SimadaNews.com-“Tidak semua dari kita dapat melakukan hal-hal besar. Namun kita dapat melakukan hal kecil dengan cinta yang besar,”
Itulah quate (pernyataan) Bunda Theresa, seorang biarawati yang sangat humanis dari India. Dan pernyaatan itu mengilhami Esra Silitonga untuk memberikan pelayanan kepada masyarakat, khususnya anak-anak yang berada di Asmat, Papua.
“Saya ingin memberikan cinta saya yang besar dengan hal-hal kecil. Saya tidak punya uang. Dan jujur saja, saya bahkan tidak digaji untuk melakukan ini, tetapi selalu dicukupkan. Saya hanya memberikan pelayanan dengan hal-hal kecil,” kata perempuan bernama lengkap Esra Zuita Silitonga.
Perempuan kelahiran Sibolga, 31 Januari 1994, sudah lama bercita-cita menjadi pelayan kemanusiaan, terutama orang-orang terluar. Karena itu, selepas wisuda dari salah satu Sekolah Tinggi Theologia di Jawa, Esra langsung memutuskan untuk pergi ke Asmat, Papua.

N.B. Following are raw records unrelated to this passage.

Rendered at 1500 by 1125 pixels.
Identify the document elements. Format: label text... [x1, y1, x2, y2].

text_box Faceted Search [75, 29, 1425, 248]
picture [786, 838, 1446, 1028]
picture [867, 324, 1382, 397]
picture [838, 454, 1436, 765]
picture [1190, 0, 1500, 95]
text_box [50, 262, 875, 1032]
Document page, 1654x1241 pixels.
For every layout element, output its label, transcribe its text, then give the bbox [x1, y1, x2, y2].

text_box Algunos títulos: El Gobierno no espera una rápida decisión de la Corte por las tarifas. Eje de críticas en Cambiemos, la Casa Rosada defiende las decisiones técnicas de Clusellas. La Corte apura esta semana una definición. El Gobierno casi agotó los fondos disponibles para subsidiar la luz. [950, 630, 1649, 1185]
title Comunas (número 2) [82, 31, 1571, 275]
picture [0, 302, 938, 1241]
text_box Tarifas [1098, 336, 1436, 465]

“Sudah saatnya perempuan juga harus bergerak, apalagi kalau masih muda,” tuturnya bersemangat.
Kini, Esra sedang merintis perpustakaan di Asmat, Papua. Namanya Sola Gracia. Dia dibantu seorang dokter asal Manado, Sterren Samberi. Mengapa Sola Gracia? Karena semua berjalan semata hanya karena anugerah Tuhan.
”Kita ini semua anugerah. Saya anugerah Tuhan. Karena itu, saya dan kita harus berkarya dan memberkati, meski dengan hal kecil seperti ini,” terangnya.
Bagi Esra, melayani itu sejatinya kewajiban setiap orang.
“Sebenarnya, sederhana saja Bang agar kita melayani dan berkarya tulus hati. Cukup pandang mereka seperti bagaimana kita bercermin dan memandang diri kita sendiri. Jika itu berhasil, maka itu bukan untuk Anda sendiri, tetapi untuk mereka,” sahutnya.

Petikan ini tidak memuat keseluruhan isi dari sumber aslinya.